HIP: Any other goals you still wish to bring to life?
H.K: When I was asked this question in 2014, I said, I wanted to be the best player in Pakistan, make it to the National team, become the Captain and play in Europe. All that has happened too soon! This is why I was probably more inclined towards my social causes, especially because football has come to such a stand-still here.
My goals, thus, would be to want to play again, and to play the Captain of our team, at least one more time.
(It breaks one’s heart when you hear an athlete, so young and promising speak like so and makes you wonder how deplorable the conditions are)

I want to play abroad again. I want to inaugurate IWAC in Pakistan: An International Women's All-Stars Cup -a historic game and event- that will bring female footballers from national teams around the world to train and play together in Pakistan, provide coaching and insight to younger aspiring female players, and to de-stigmatize issues around mental health as well as gender equality.
IWAC 2019 will be held in the second week of October around the World Mental Health Day. We will see players (that have confirmed so far) from France, England, Germany, UAE, United States, Bahrain, Jordan, Tanzania, Tunisia, Saudi Arabia, Porto Rico, Mexico, Ecuador as well as Pakistan come together - a historic feat in itself. We are partnering with some charities too, to make a real difference, and not just play one football match. We’re actively working for it and have a lot of international organizations involved, as well. But it’s women’s football, so we fall back where the funding is concerned. It really a big dream for me that I wish to bring to life.
HIP: Advice to women wanting to make a mark.
H.K: Take the bull by the horns.
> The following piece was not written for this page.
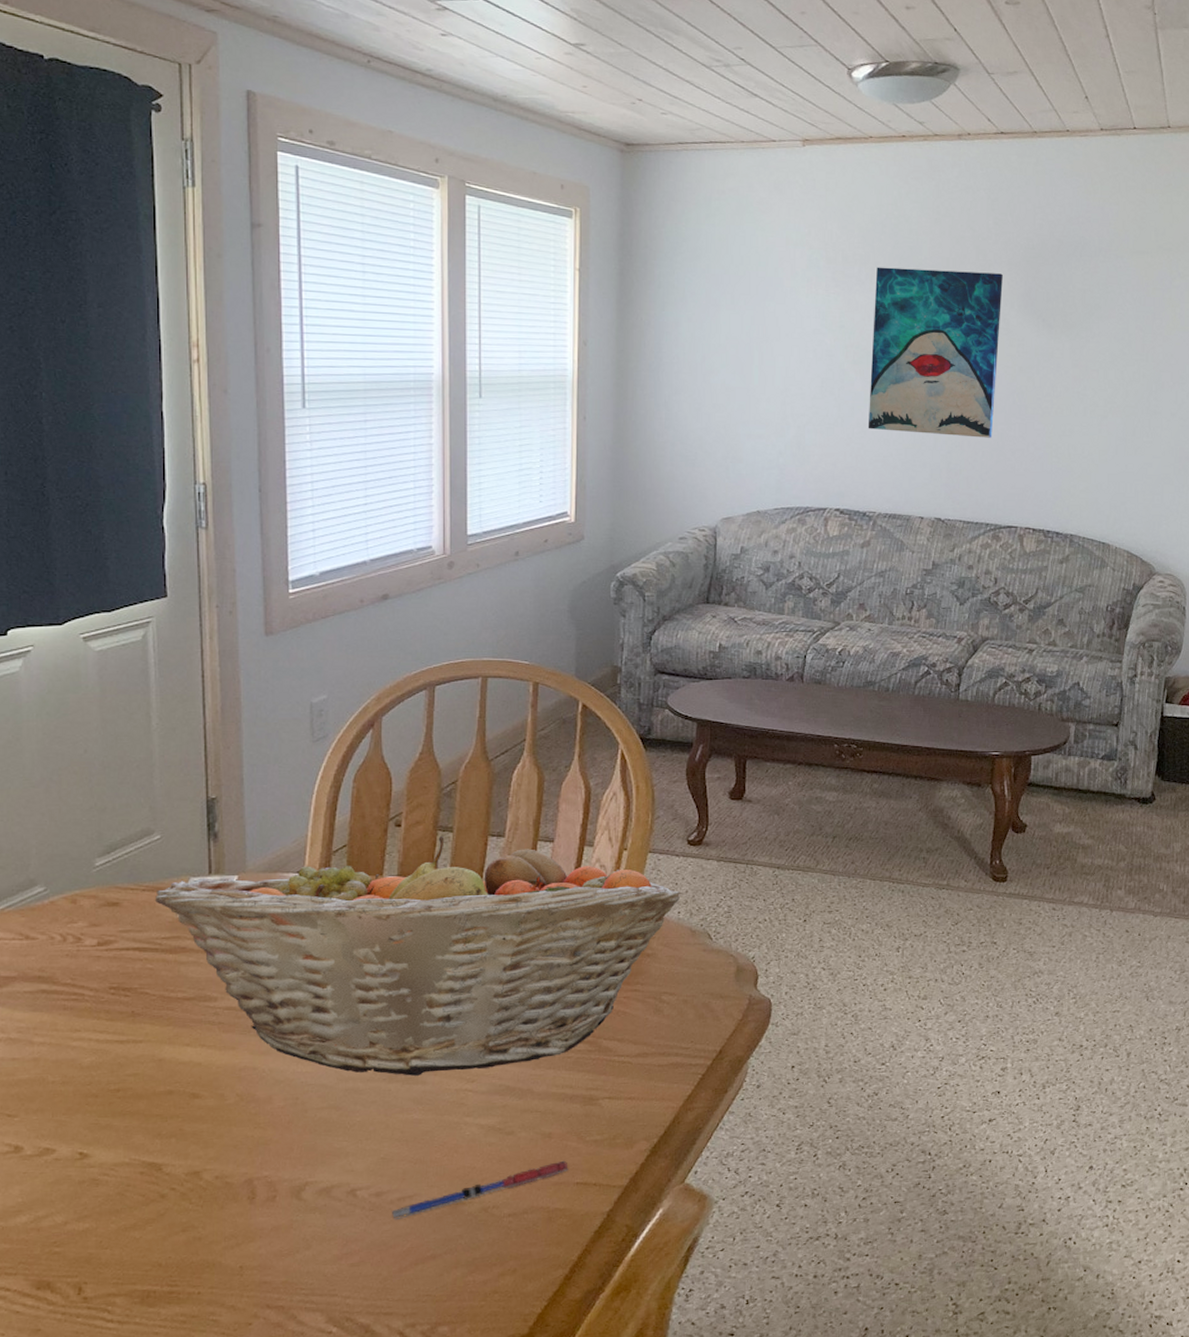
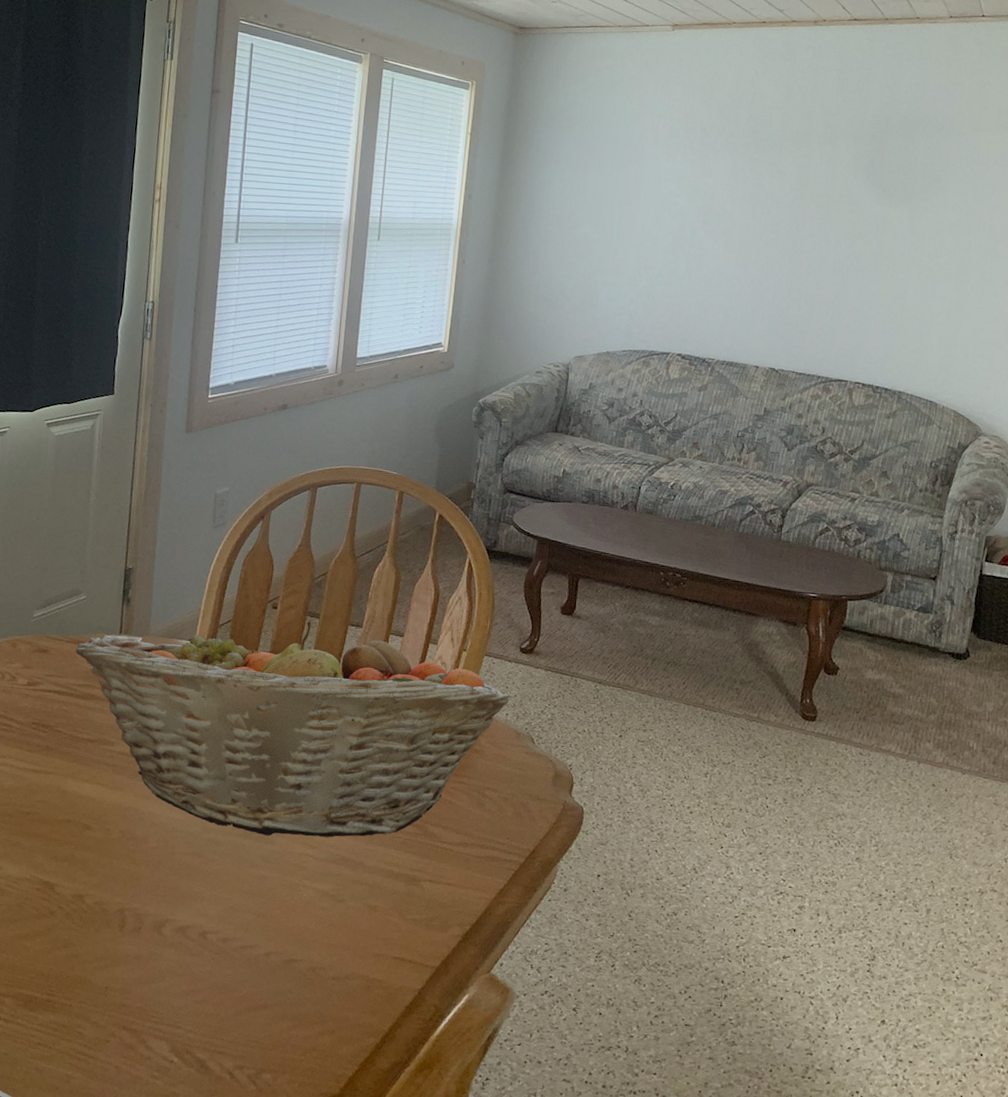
pen: present [392,1160,569,1220] -> none [234,934,389,966]
wall art: present [868,267,1003,438] -> none [712,137,848,297]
When you do that, you shy away from the world. Just have tunnel vision and stay focused on what you want to achieve.
To the parents, if you have a child who wants to play, enable them. Don’t be the barrier. There are already too many. My mother enabled me to play and look where I have come.
We started the interview, talking about her mother, and we ended it talking about her. It was only conclusive for me to salute the parents, especially the mother, of the very young, yet inspiring, Hajra Khan.